Ilona lächelte und wandte ihre Aufmerksamkeit wieder der kreisenden Zentrifuge und der Arbeit zu, die sie zu beenden versuchte. Mit der ermüdenden, zeitraubenden Sorgfalt der konservativsten Chemiker hatte sie die letzten paar Tage damit verbracht, ein halbes Dutzend Bohrkerne aus dem Marsboden behutsam zu erhitzen, um ihnen das Wasser zu entziehen. Nur ein halbes Dutzend, für den Anfang. Von den anderen Kernproben hatte sie strikt die Finger gelassen. Sie lagen sicher in ihren schützenden Behältern, als Kontrolle für ihr Experiment.

Der Permafrost gab sein Wasser problemlos ab. Mit Monique Bonnets Hilfe hatte Ilona das Wasser getestet, es mit jedem verfügbaren Instrument im Labor analysiert. Es war Wasser, keine Frage: H2O, mit einem ordentlichen Schuß Kohlendioxid und Mineralien wie Eisen und Silizium.

Jamie verändert sich, dachte Ilona, während sie zusah, wie die Arme der Tischzentrifuge verschwommen herumwirbelten. Nicht nur Jamie; wir alle. Der Mars verändert uns. Selbst Tony ist jetzt anders; er bemüht sich, seine englische Unerschütterlichkeit beizubehalten, aber ich sehe, daß sich tief in ihm etwas verändert hat. Er ist nicht mehr derselbe Mensch wie an Bord des Raumschiffs. Etwas nagt an ihm.

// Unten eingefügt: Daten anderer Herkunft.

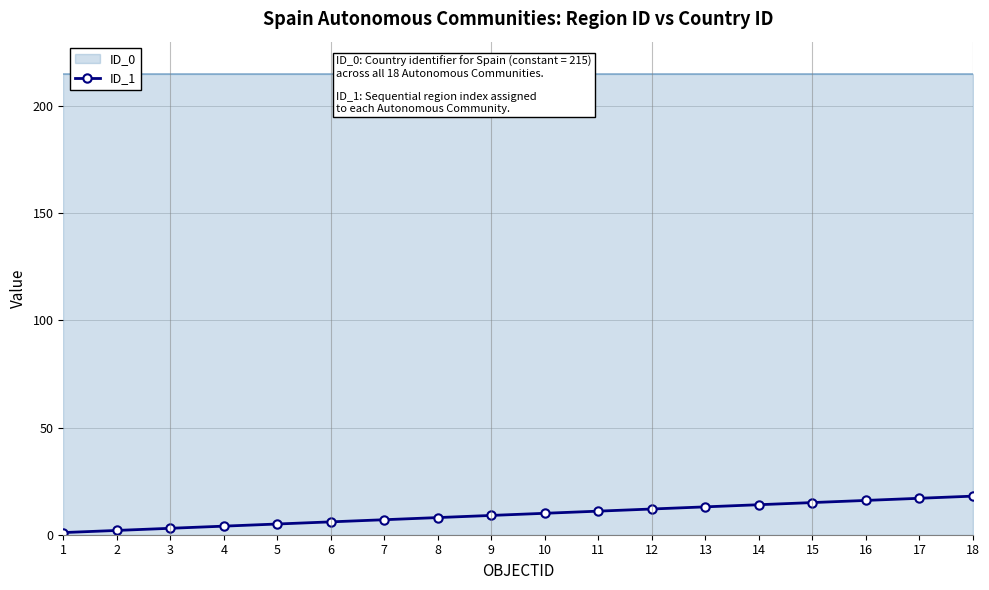

What is the value of the 13th point from the left?

13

Ist es Joanna? fragte sie sich. Ist es Tony wirklich so wichtig, unsere brasilianische Prinzessin zu besteigen?

Als würde sie Ilonas Gedanken spüren, schaute Joanna von der Arbeit auf, über die sie gebeugt war, und blickte Ilona direkt in die Augen. Einen Moment lang fühlte sich Ilona ertappt, und sie glaubte zu erröten. Aber in diesem Moment beendete die Zentrifuge ihren Arbeitsgang und bremste ab; das dünne, schrille Heulen wurde schwächer, und die Arme sanken langsam herab, als wäre sie erschöpft von der geleisteten Arbeit.